All eyes will be on the 2024 general elections in India, which will be held between April and May. The latest opinion polls and recent state elections suggest policy continuity. As the election season unfolds, government spending could potentially increase through subsidies. Once the election is over, and with more clarity on economic policies, there could be a re-acceleration of private sector capital spending. The path of fiscal consolidation will be closely watched and depends highly on the policy direction of the new government. 

India bond inclusion for global indexes a game changer
Perhaps the most significant catalyst for India bonds is their inclusion in JPMorgan’s Government Bond Index-Emerging Markets global index. This inclusion, which starts on June 28, will happen in 10 monthly increments of 1 percentage point each, attracting an estimated influx of US$20–25 billion from index-tracking fund managers. Active managers are also expected to join the fray, enticed by the higher yields and lower volatility of India bonds.

Beyond JPMorgan, other index providers are contemplating the inclusion of India bonds into their indices, which could potentially be multiple times larger than the JPMorgan inclusion. 
Active emerging markets (EM) fund managers will try to position themselves ahead of the passive money before actual inclusion takes place, which could drive up demand for India bonds.

See also: Lombard Odier sees three rate cuts for 2H2024, stays neutral on equities and overweight on fixed income

This shift could mark a turning point in India’s government bonds where historically, supply outpaced demand. With increased foreign inflows, the demand for India government bonds could finally outstrip supply, thereby driving bond yields lower. Consequently, this move is likely to reduce the government’s borrowing costs and elevate India’s credit rating.

Data items>
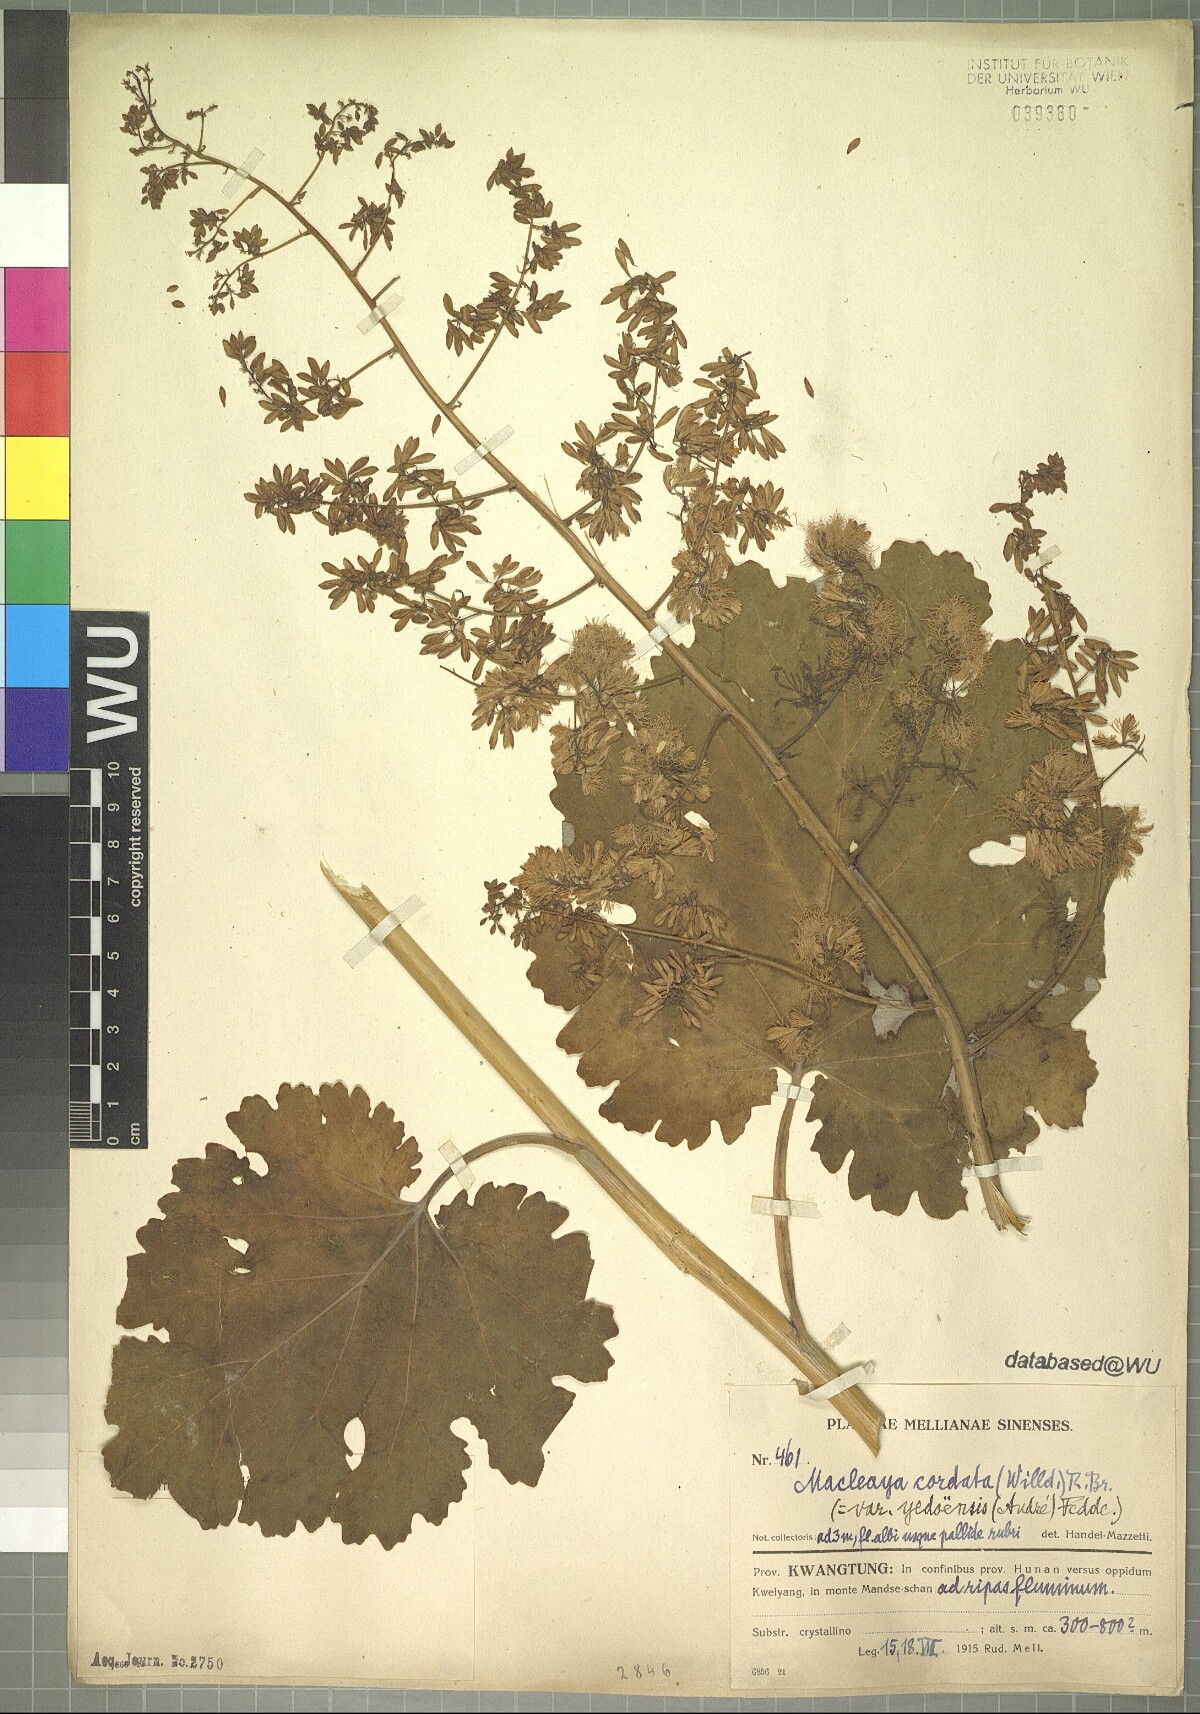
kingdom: Plantae
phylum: Tracheophyta
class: Magnoliopsida
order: Ranunculales
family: Papaveraceae
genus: Macleaya
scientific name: Macleaya cordata
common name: Plume poppy
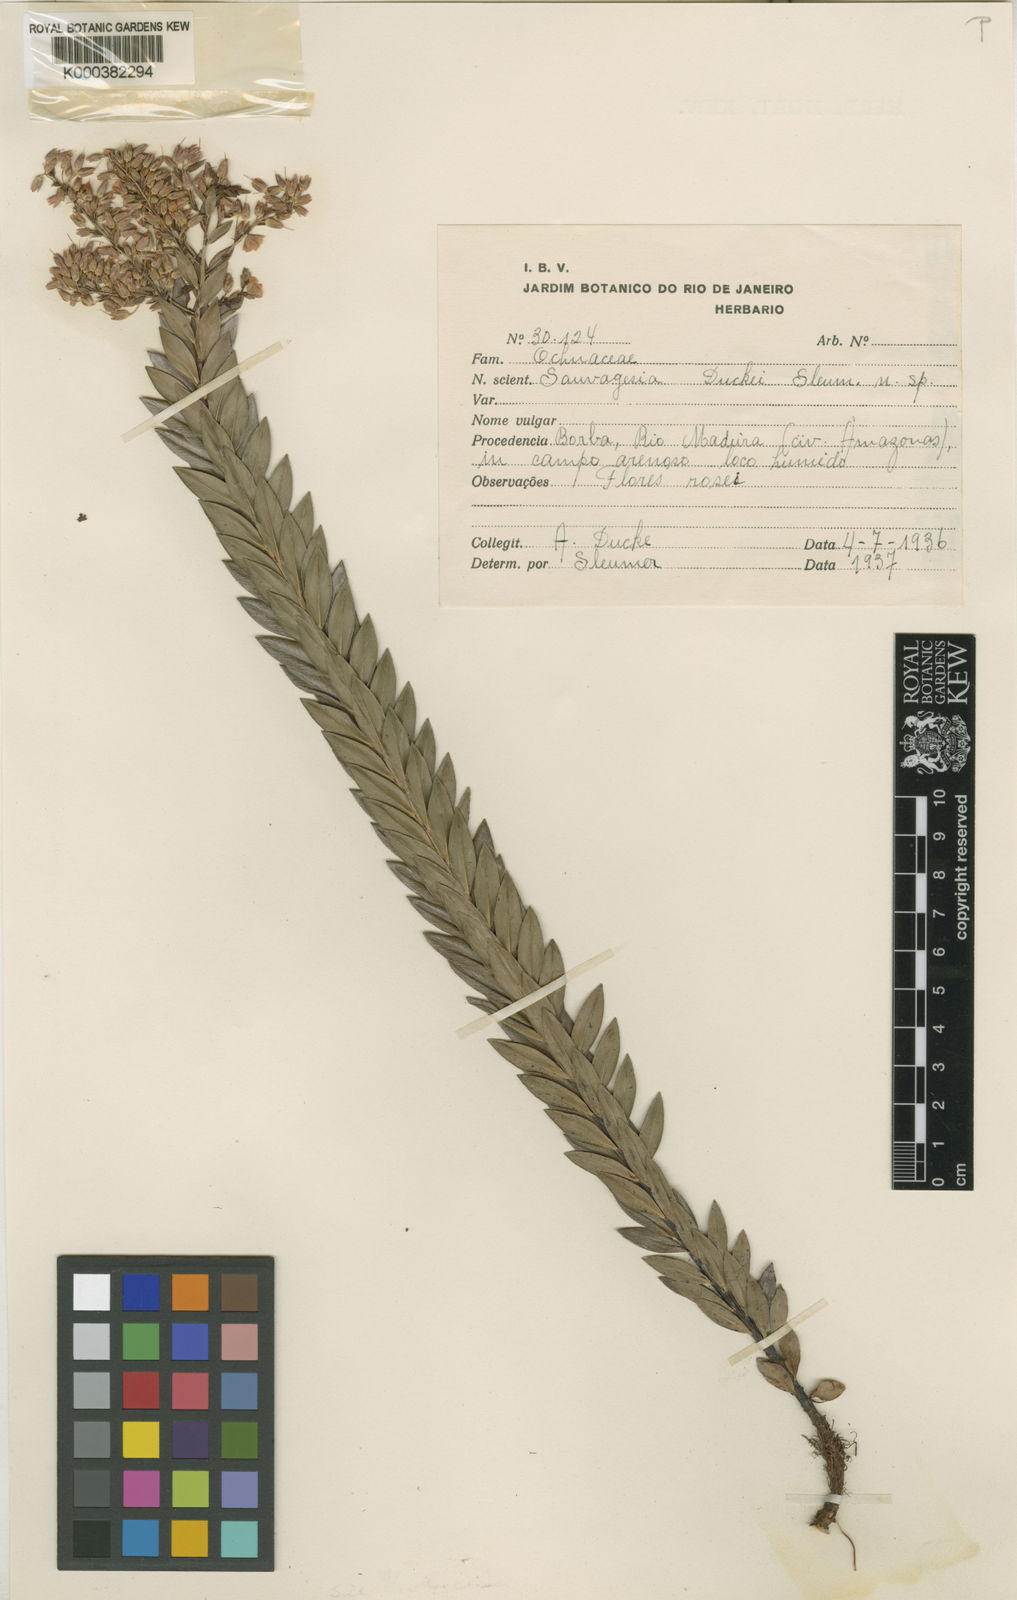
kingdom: Plantae
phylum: Tracheophyta
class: Magnoliopsida
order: Malpighiales
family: Ochnaceae
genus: Sauvagesia
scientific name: Sauvagesia ramosa
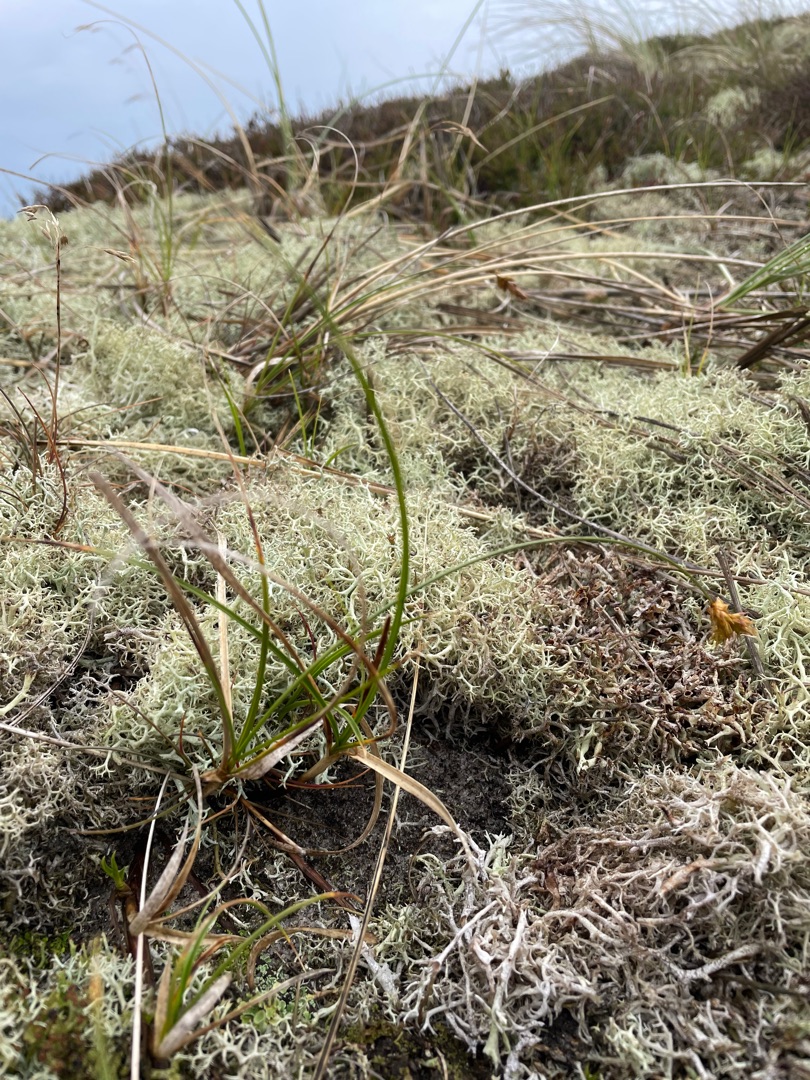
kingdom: Plantae
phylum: Tracheophyta
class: Liliopsida
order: Poales
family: Cyperaceae
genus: Carex
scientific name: Carex arenaria
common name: Sand-star
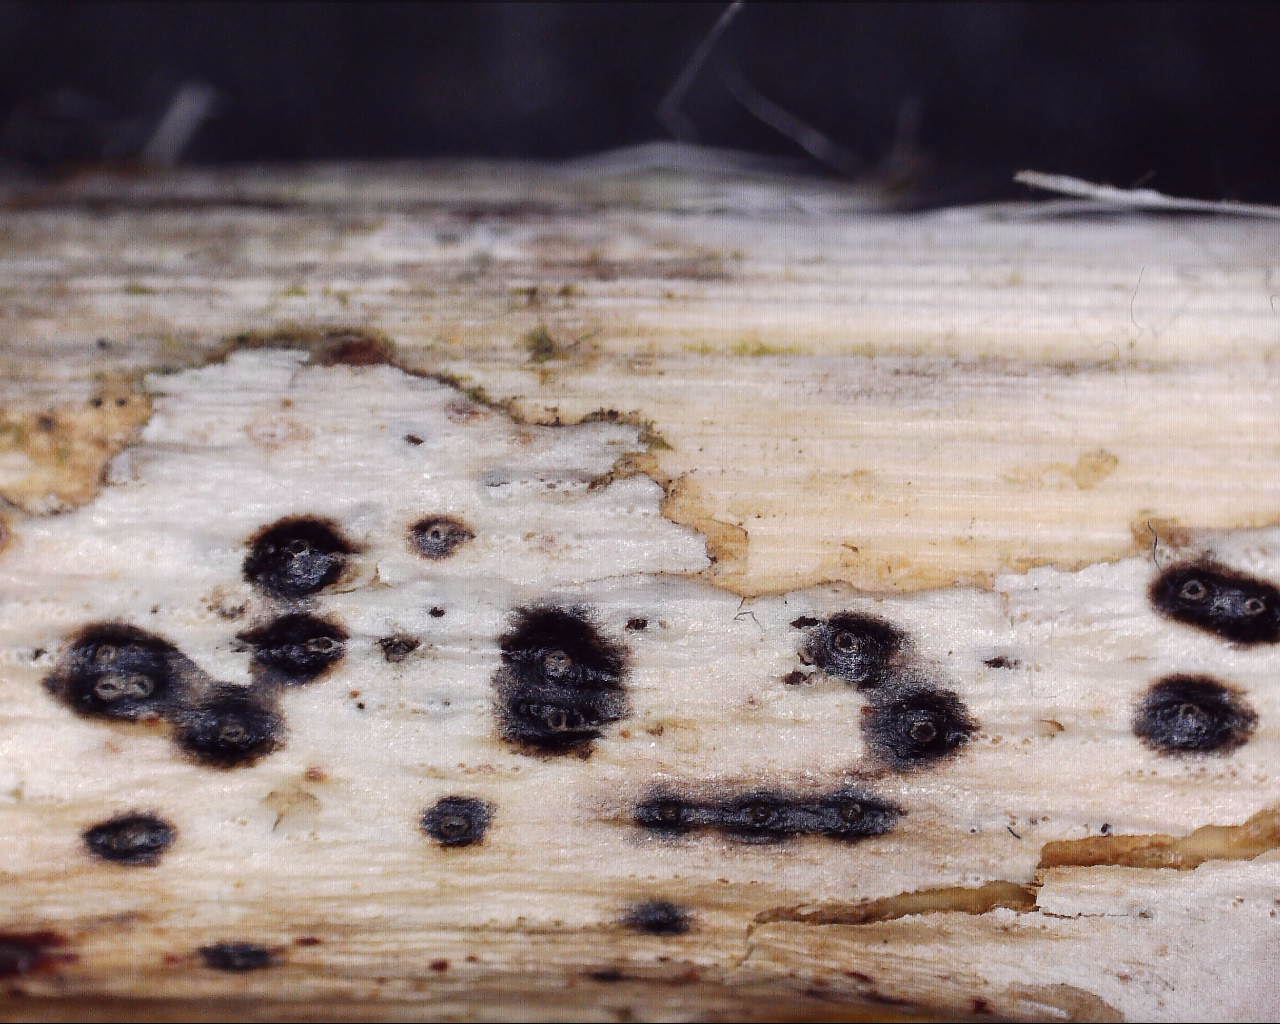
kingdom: Fungi
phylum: Ascomycota
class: Sordariomycetes
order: Amphisphaeriales
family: Clypeosphaeriaceae
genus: Clypeosphaeria
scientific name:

OBJECTIVE A>
Answer these questions from the excerpt on India's elections and bonds:
(i) In which months will India's 2024 general elections be held?
(ii) On what date does the inclusion of India bonds in the JPMorgan index start?
(iii) How much money is that inclusion estimated to draw from index-tracking fund managers?
OBJECTIVE B> Rewrite the passage of the excerpt on India's elections and bonds from "India bond inclusion" up to and including "for India bonds.", substituting "attracted" for "enticed".
Rely only on the excerpt on India's elections and bonds; the listing plays no part.

RESULT A>
(i) April and May
(ii) June 28
(iii) US$20–25 billion

RESULT B>
India bond inclusion for global indexes a game changer
Perhaps the most significant catalyst for India bonds is their inclusion in JPMorgan’s Government Bond Index-Emerging Markets global index. This inclusion, which starts on June 28, will happen in 10 monthly increments of 1 percentage point each, attracting an estimated influx of US$20–25 billion from index-tracking fund managers. Active managers are also expected to join the fray, attracted by the higher yields and lower volatility of India bonds.

Beyond JPMorgan, other index providers are contemplating the inclusion of India bonds into their indices, which could potentially be multiple times larger than the JPMorgan inclusion. 
Active emerging markets (EM) fund managers will try to position themselves ahead of the passive money before actual inclusion takes place, which could drive up demand for India bonds.